TOKYO (Reuters) – Though born and raised in California, Japanese surfer Kanoa Igarashi is hoping his family connection to Tsurigasaki Surfing Beach will give him an advantage in the Olympic competition starting there on Sunday.
When his father Tsutomu “Tom” Igarashi, a huge surfing fan, and his mother Misa found out she was pregnant, they quit their jobs in Tokyo and moved to Huntington Beach to give their son the best possible chance at becoming a pro surfer.
It is a gamble that has paid off handsomely, as Kanoa will represent Japan on the beach where his father discovered a love of surfing long before it was an Olympic sport.
“This is where he surfed every day,” the 23-year-old told Reuters following his final practice. “It’s a crazy feeling that X amount of years later we’re in the Olympics here.”
“Coming here this morning, all the flags mean even more now, every wave means even more now,” he said. “It’s an honour to say surfing is in the Olympics.”
Coronavirus restrictions mean Igarashi will not be able to see the huge local support that would have turned out to cheer him on, but the lack of a crowd does not bother him.
“They’re all around us, even if they’re not in front of us.
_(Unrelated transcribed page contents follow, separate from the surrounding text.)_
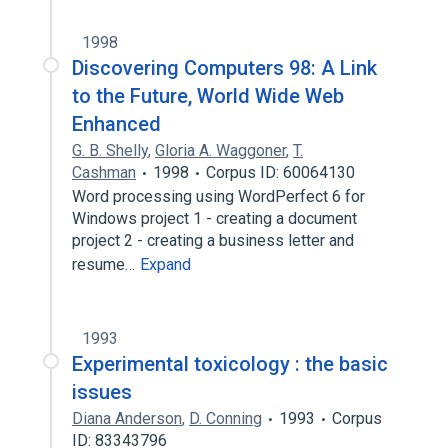
1998
Discovering Computers 98: A Link
to the Future, World Wide Web
Enhanced
G. B. Shelly
,
Gloria A. Waggoner
,
T.
Cashman
1998
Corpus ID: 60064130
Word processing using WordPerfect 6 for
Windows project 1 - creating a document
project 2 - creating a business letter and
resume…
Expand
1993
Experimental toxicology : the basic
issues
Diana Anderson
,
D. Conning
1993
Corpus
ID: 83343796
We can feel the energy of the whole city and the whole area,” said Igarashi, before explaining his love of Tsurigasaki.
“Whenever I came to Japan, this is where I always surfed. It always has the best waves and everything, and my dad grew up surfing this wave.”
Igarashi hopes that bond will give him an edge on Sunday, when surfing makes its Olympic debut.
“Physically and spiritually, having a connection with the place definitely means a lot. We’re competing with Mother Nature and having that connection in a place is pretty much priceless,” he said.
“Being around the Japanese culture here, going home and eating Japanese food and being around Japanese people, it’s comforting. A lot of things combined, I feel comfortable and ready for a big result.”